**Source text**
======

As for driving techniques, very seldom do i use kickdown, part of the pleasure of TC autos is the really smooth relaxed drive, and yes making use of as much overrun as possible will see much improved fuel figures, looking far ahead and judging approaches so you never have to stop makes the world of difference as does using terrain to your advantage.

If you can keep the thing moving instead of how the majority of drivers do, racing up to a junction then stopping hard and then having to blast off again from a standing start, it doesn't take much working out to see where lots of fuel can be saved by planning ahead, the amount of fuel used to get a vehicle rolling up to normal speed is astonishing, depending on how accurate your OBC is (and if it has fuel actually used feature) its possible to experiment and see for yourself just how much fuel is lost by not planning ahead.

Edited by gordonbennet on 02/06/2018 at 10:58

Kia Venga 1.6 2012 - Best way to drive a torque converter auto - Manatee

I never put a TC auto into N for coasting,

The manuals generally say that you should not tow a proper automatic. It does not necessarily follow that coasting is just as bad, because the engine is running - but unless you know how the gearbox is lubricated, maybe it is, I wouldn't do it, just in case.

My auto Outlander has next to no retardation on the overrun anyway. That might be partly due to its being a diesel (if there is no throttle plate) but I noticed yesterday that the petrol XK auto I was driving decelerated very slowly off throttle too.

======

**Items from a labeling collection**

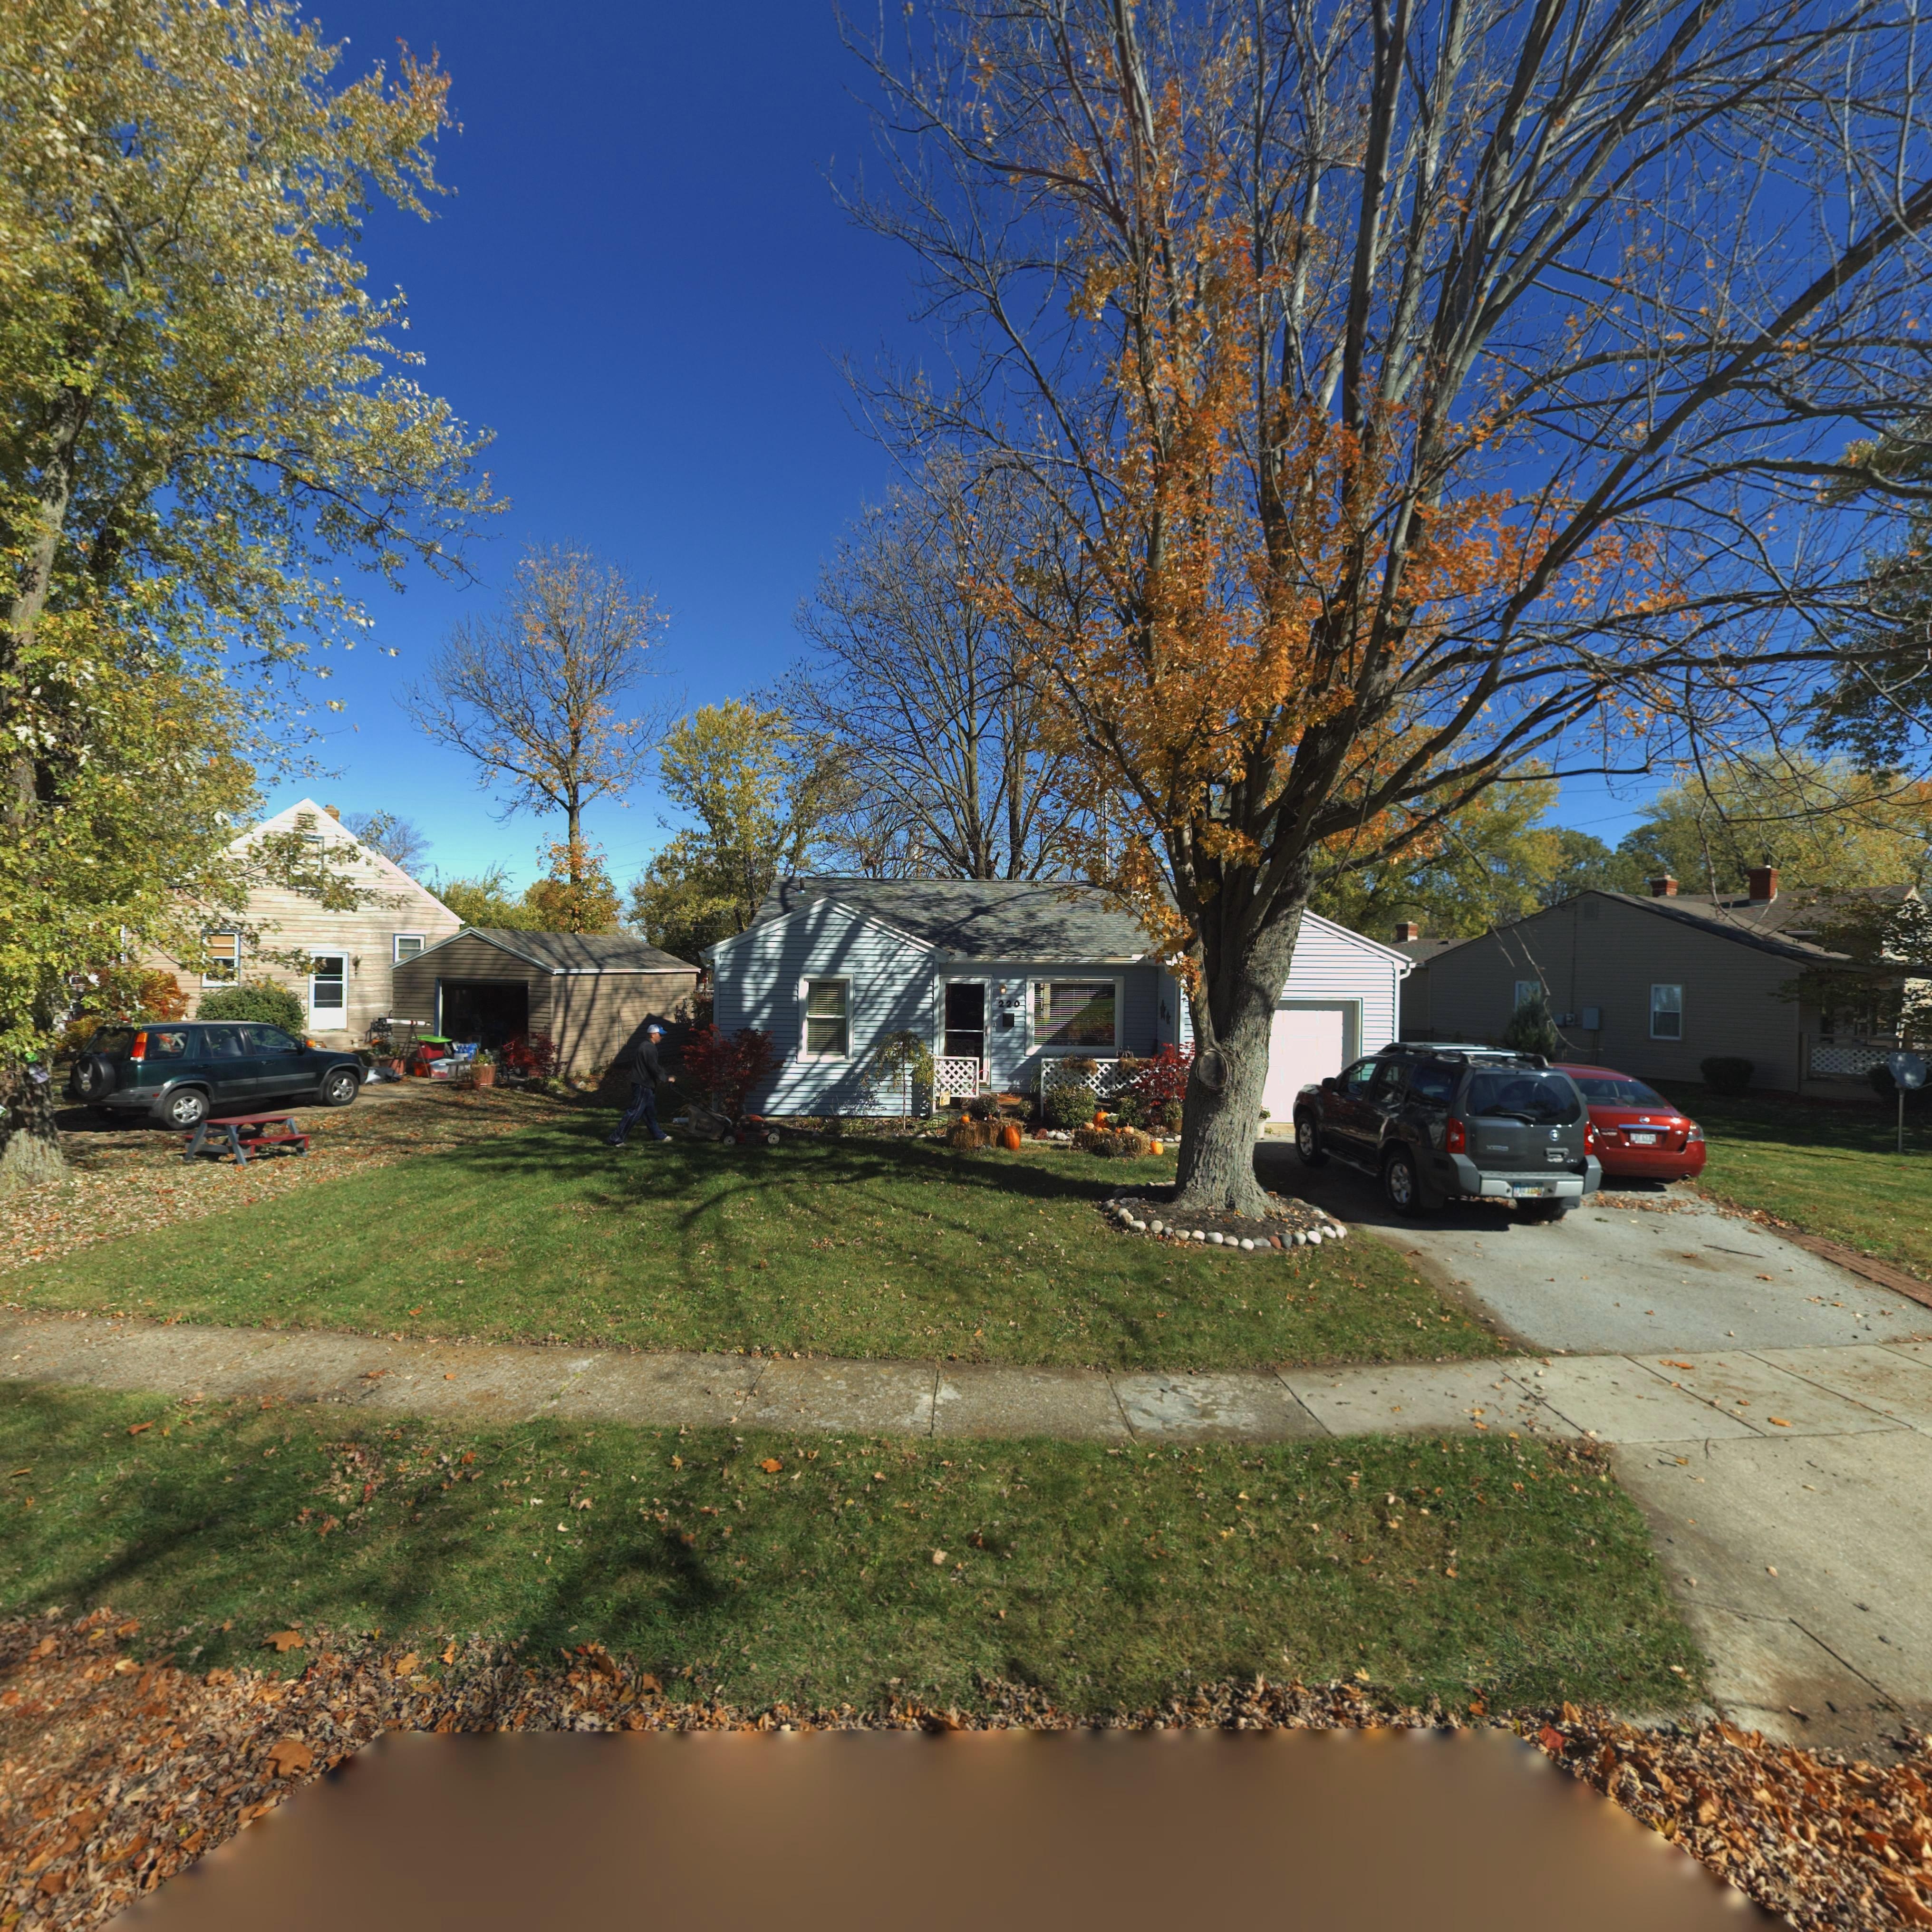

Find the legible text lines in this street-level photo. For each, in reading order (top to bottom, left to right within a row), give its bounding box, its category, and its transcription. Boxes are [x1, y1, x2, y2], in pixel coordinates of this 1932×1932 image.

[997, 999, 1021, 1008] StreetNumber: 220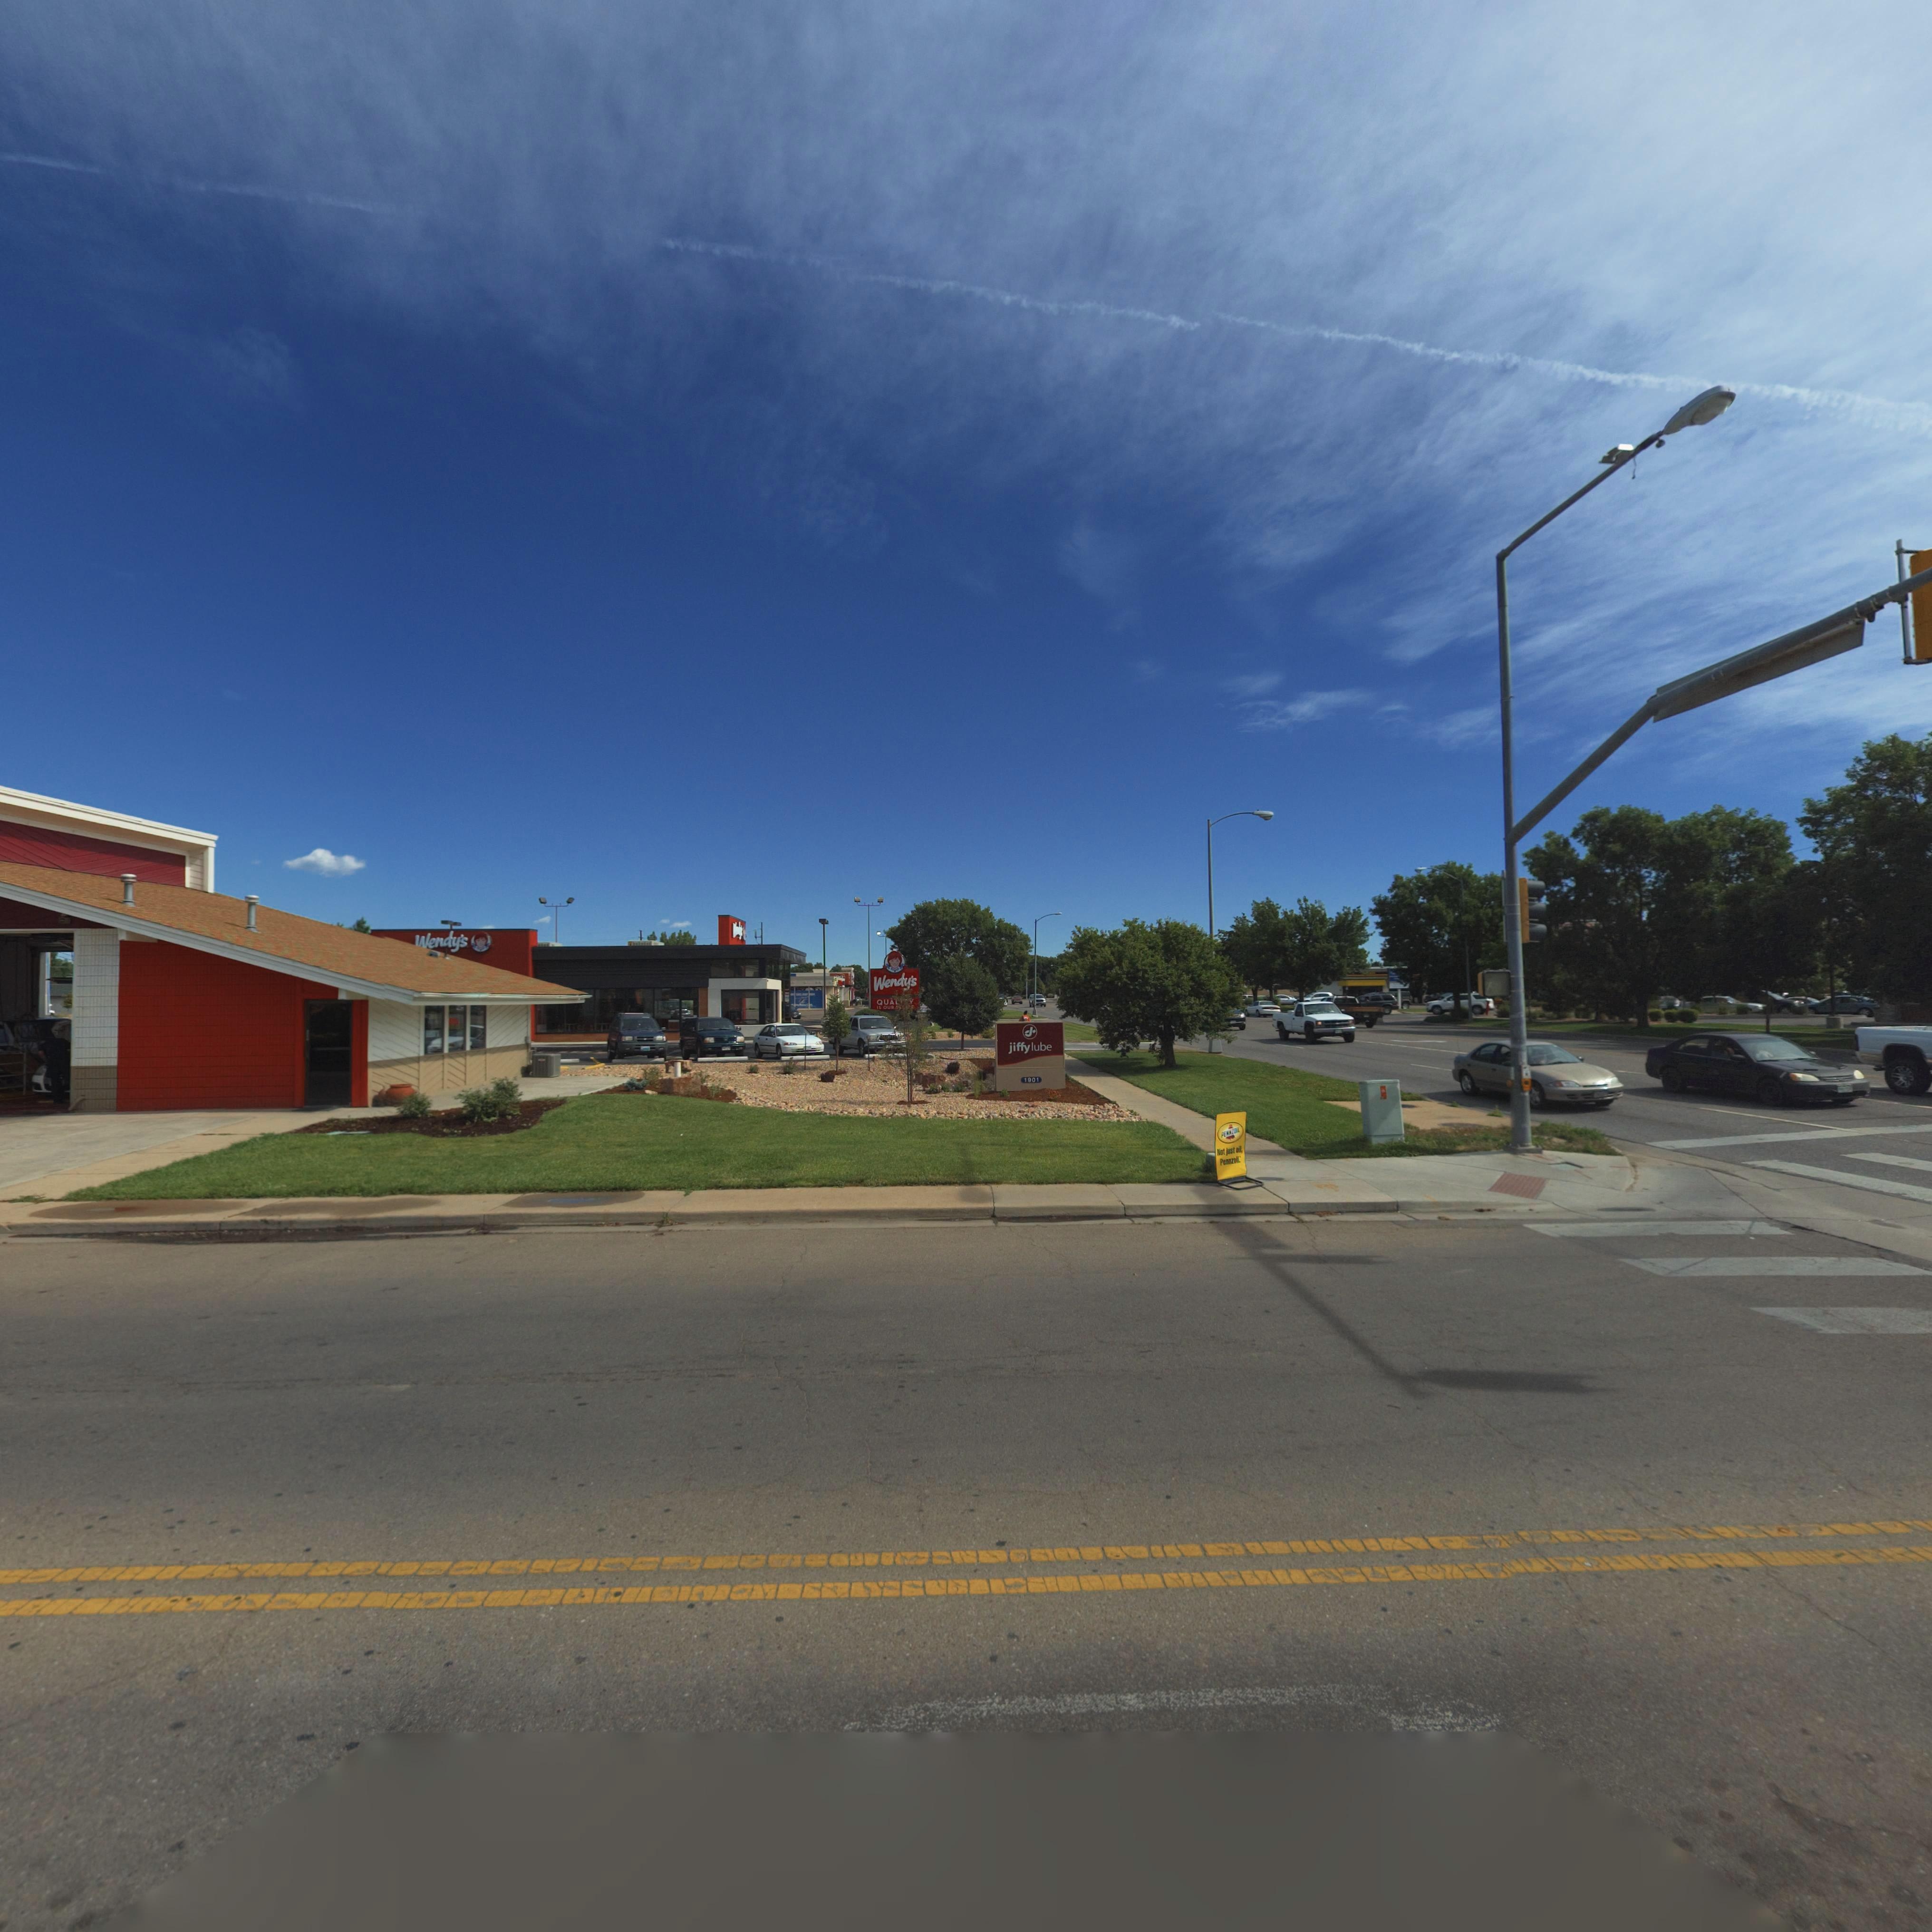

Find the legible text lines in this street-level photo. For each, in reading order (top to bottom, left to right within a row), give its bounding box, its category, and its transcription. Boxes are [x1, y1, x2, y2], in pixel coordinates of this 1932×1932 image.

[415, 930, 468, 953] BusinessName: Wendy's
[873, 972, 917, 991] BusinessName: Wendy's
[1008, 1041, 1052, 1054] BusinessName: jiffy lube
[1024, 1077, 1038, 1082] StreetNumber: 1901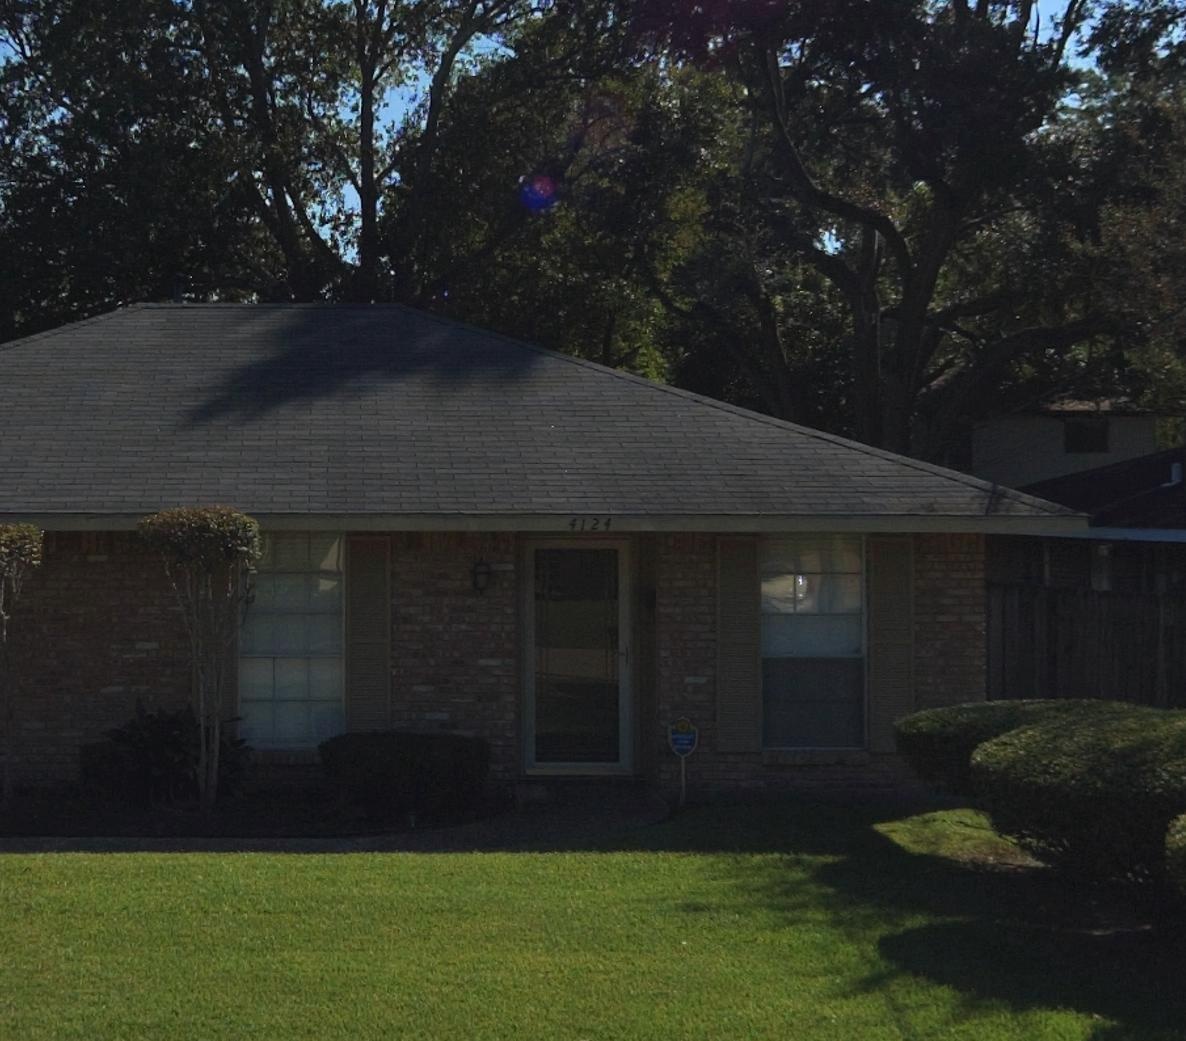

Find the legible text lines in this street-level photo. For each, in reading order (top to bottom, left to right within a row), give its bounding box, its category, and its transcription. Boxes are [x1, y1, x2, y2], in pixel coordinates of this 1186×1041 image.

======

**Instructions for the task**
Continue the forum discussion about driving a torque converter automatic, starting right after its final sentence.

**Result for this exercise**
Kia Venga 1.6 2012 - Best way to drive a torque converter auto - Metropolis.
Using P instead of handbrake is not good practice JohnF. You are putting a lot of strain on the parking pin. Correct procedure is apply footbrake, put the car into N, apply the handbrake, release the footbrake and ONLY after any slack is taken up by the handbrake, put the gearbox into Park. I’ve never had handbrake issues on my car either, similar vintage with ZF 4 speed gearbox.
Kia Venga 1.6 2012 - Best way to drive a torque converter auto - KB.

I've a suspicion that my thoughts - and those of JohnF don't coincide. I've bitten my toungue a few times when seeing his contributions in the past.

I'd have thought that logic (not to mention safety, common sense and car sympathy) dictates that you don't want to keep putting it into Neutral - and as for using P instead of the handbrake, well, all I can say is I'd sooner fix something in a handbrake than in a transmission. If you're doing either of those two things to save a few pennies - then you're either very mean or very poor. If the latter, then we'll all have a whip round.

Bit like not changing the oil often enough....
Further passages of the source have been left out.